§ **Work order**
Filter this data down to the lines that hold "pela", and copy them.

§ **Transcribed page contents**
==*==

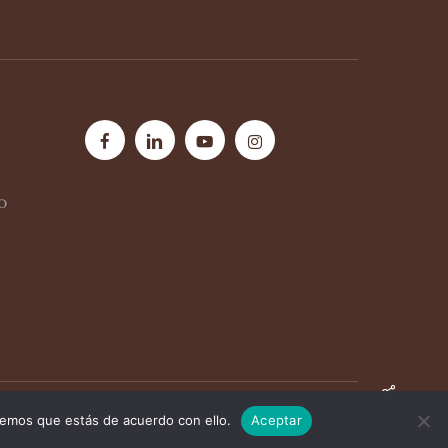
facebook
linkedin
youtube
instagram
o
Share
remos que estás de acuerdo con ello.
Aceptar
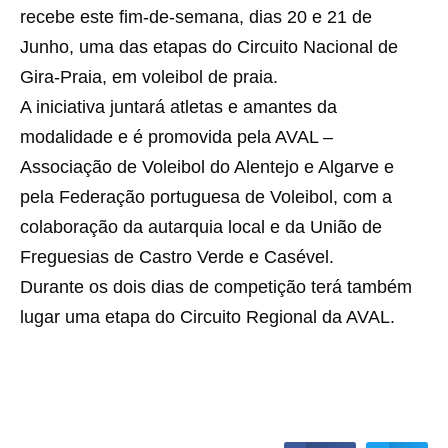
recebe este fim-de-semana, dias 20 e 21 de
Junho, uma das etapas do Circuito Nacional de
Gira-Praia, em voleibol de praia.
A iniciativa juntará atletas e amantes da
modalidade e é promovida pela AVAL –
Associação de Voleibol do Alentejo e Algarve e
pela Federação portuguesa de Voleibol, com a
colaboração da autarquia local e da União de
Freguesias de Castro Verde e Casével.
Durante os dois dias de competição terá também
lugar uma etapa do Circuito Regional da AVAL.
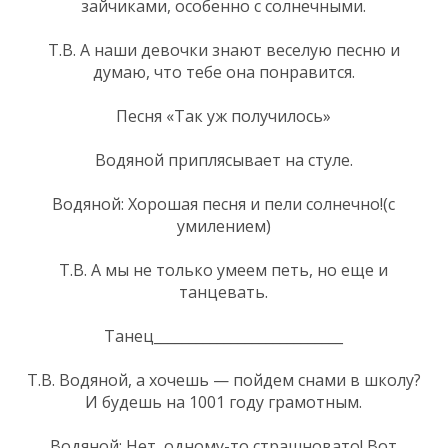
зайчиками, особенно с солнечными.
Т.В. А наши девочки знают веселую песню и
думаю, что тебе она понравится.
Песня «Так уж получилось»
Водяной приплясывает на стуле.
Водяной: Хорошая песня и пели солнечно!(с
умилением)
Т.В. А мы не только умеем петь, но еще и
танцевать.
Танец___________________________
Т.В. Водяной, а хочешь — пойдем снами в школу?
И будешь на 1001 году грамотным.
Водяной: Нет, одному-то страшновато! Вот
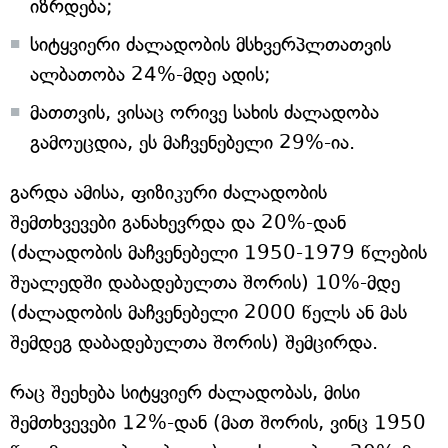
იზრდება;
სიტყვიერი ძალადობის მსხვერპლთათვის
ალბათობა 24%-მდე ადის;
მათთვის, ვისაც ორივე სახის ძალადობა
გამოუცდია, ეს მაჩვენებელი 29%-ია.
გარდა ამისა, ფიზიკური ძალადობის
შემთხვევები განახევრდა და 20%-დან
(ძალადობის მაჩვენებელი 1950-1979 წლების
შუალედში დაბადებულთა შორის) 10%-მდე
(ძალადობის მაჩვენებელი 2000 წელს ან მას
შემდეგ დაბადებულთა შორის) შემცირდა.
რაც შეეხება სიტყვიერ ძალადობას, მისი
შემთხვევები 12%-დან (მათ შორის, ვინც 1950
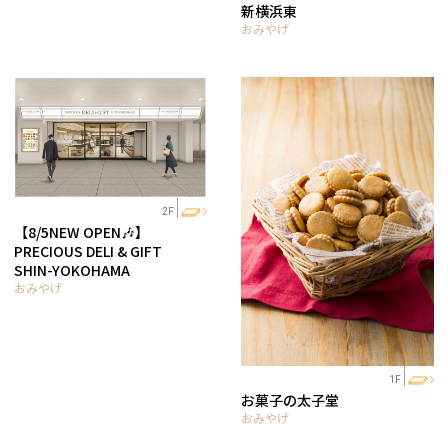
新横浜東
おみやげ
2F
【8/5NEW OPEN🎶】
PRECIOUS DELI & GIFT
SHIN-YOKOHAMA
おみやげ
1F
お菓子の太子堂
おみやげ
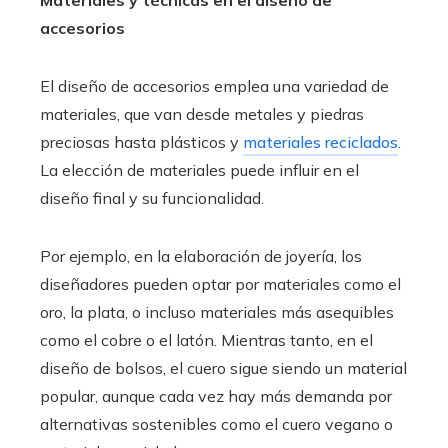
Materiales y técnicas en el diseño de
accesorios
El diseño de accesorios emplea una variedad de
materiales, que van desde metales y piedras
preciosas hasta plásticos y
materiales reciclados
.
La elección de materiales puede influir en el
diseño final y su funcionalidad.
Por ejemplo, en la elaboración de joyería, los
diseñadores pueden optar por materiales como el
oro, la plata, o incluso materiales más asequibles
como el cobre o el latón. Mientras tanto, en el
diseño de bolsos, el cuero sigue siendo un material
popular, aunque cada vez hay más demanda por
alternativas sostenibles como el cuero vegano o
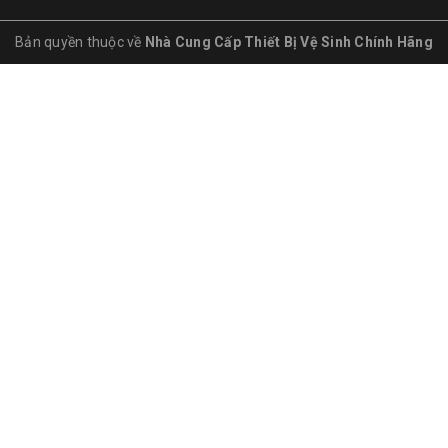
Bản quyền thuộc về
Nhà Cung Cấp Thiết Bị Vệ Sinh Chính Hãng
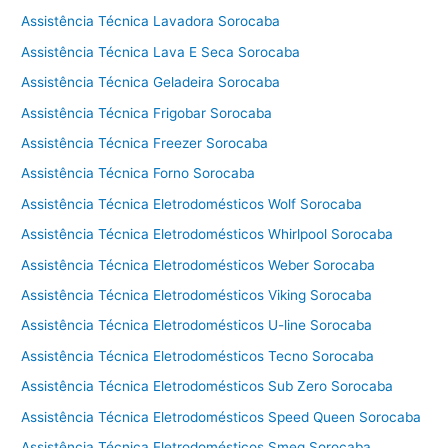
c
Assistência Técnica Lavadora Sorocaba
n
i
Assistência Técnica Lava E Seca Sorocaba
c
Assistência Técnica Geladeira Sorocaba
a
S
Assistência Técnica Frigobar Sorocaba
a
Assistência Técnica Freezer Sorocaba
m
Assistência Técnica Forno Sorocaba
s
u
Assistência Técnica Eletrodomésticos Wolf Sorocaba
n
Assistência Técnica Eletrodomésticos Whirlpool Sorocaba
g
Assistência Técnica Eletrodomésticos Weber Sorocaba
C
o
Assistência Técnica Eletrodomésticos Viking Sorocaba
t
Assistência Técnica Eletrodomésticos U-line Sorocaba
i
a
Assistência Técnica Eletrodomésticos Tecno Sorocaba
Assistência Técnica Eletrodomésticos Sub Zero Sorocaba
Assistência Técnica Eletrodomésticos Speed Queen Sorocaba
Assistência Técnica Eletrodomésticos Smeg Sorocaba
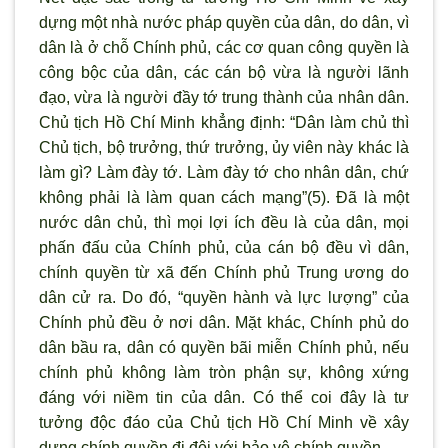
dựng một nhà nước pháp quyền của dân, do dân, vì
dân là ở chỗ Chính phủ, các cơ quan công quyền là
công bộc của dân, các cán bộ vừa là người lãnh
đạo, vừa là người đầy tớ trung thành của nhân dân.
Chủ tịch Hồ Chí Minh khẳng định: “Dân làm chủ thì
Chủ tịch, bộ trưởng, thứ trưởng, ủy viên này khác là
làm gì? Làm đày tớ. Làm đày tớ cho nhân dân, chứ
không phải là làm quan cách mạng”(5). Đã là một
nước dân chủ, thì mọi lợi ích đều là của dân, mọi
phấn đấu của Chính phủ, của cán bộ đều vì dân,
chính quyền từ xã đến Chính phủ Trung ương do
dân cử ra. Do đó, “quyền hành và lực lượng” của
Chính phủ đều ở nơi dân. Mặt khác, Chính phủ do
dân bầu ra, dân có quyền bãi miễn Chính phủ, nếu
chính phủ không làm tròn phận sự, không xứng
đáng với niềm tin của dân. Có thể coi đây là tư
tưởng độc đáo của Chủ tịch Hồ Chí Minh về xây
dựng chính quyền đi đôi với bảo vệ chính quyền.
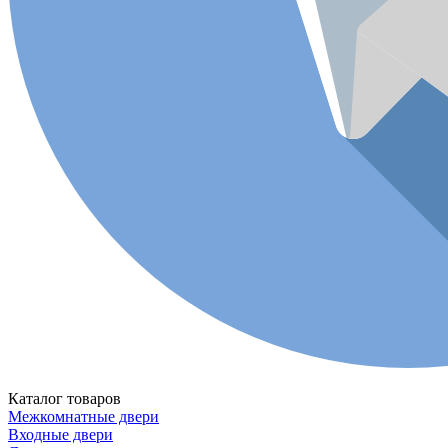
Каталог товаров
Межкомнатные двери
Входные двери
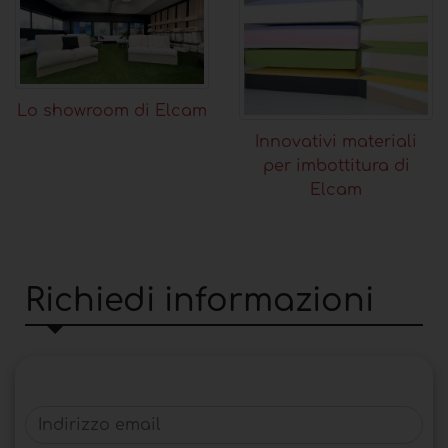
Lo showroom di Elcam
Innovativi materiali
per imbottitura di
Elcam
Richiedi informazioni
Indirizzo email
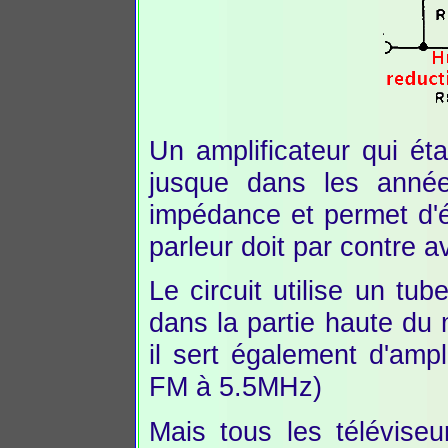
Un amplificateur qui éta
jusque dans les ann
impédance et permet d'él
parleur doit par contre 
Le circuit utilise un t
dans la partie haute du m
il sert également d'amp
FM à 5.5MHz)
Mais tous les téléviseurs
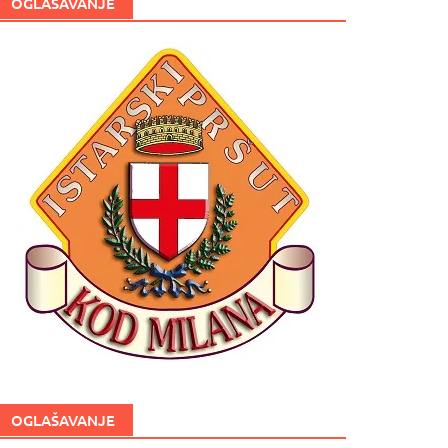
OGLAŠAVANJE
OGLAŠAVANJE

==*==

§ **Worked solution**
modalidade e é promovida pela AVAL –
pela Federação portuguesa de Voleibol, com a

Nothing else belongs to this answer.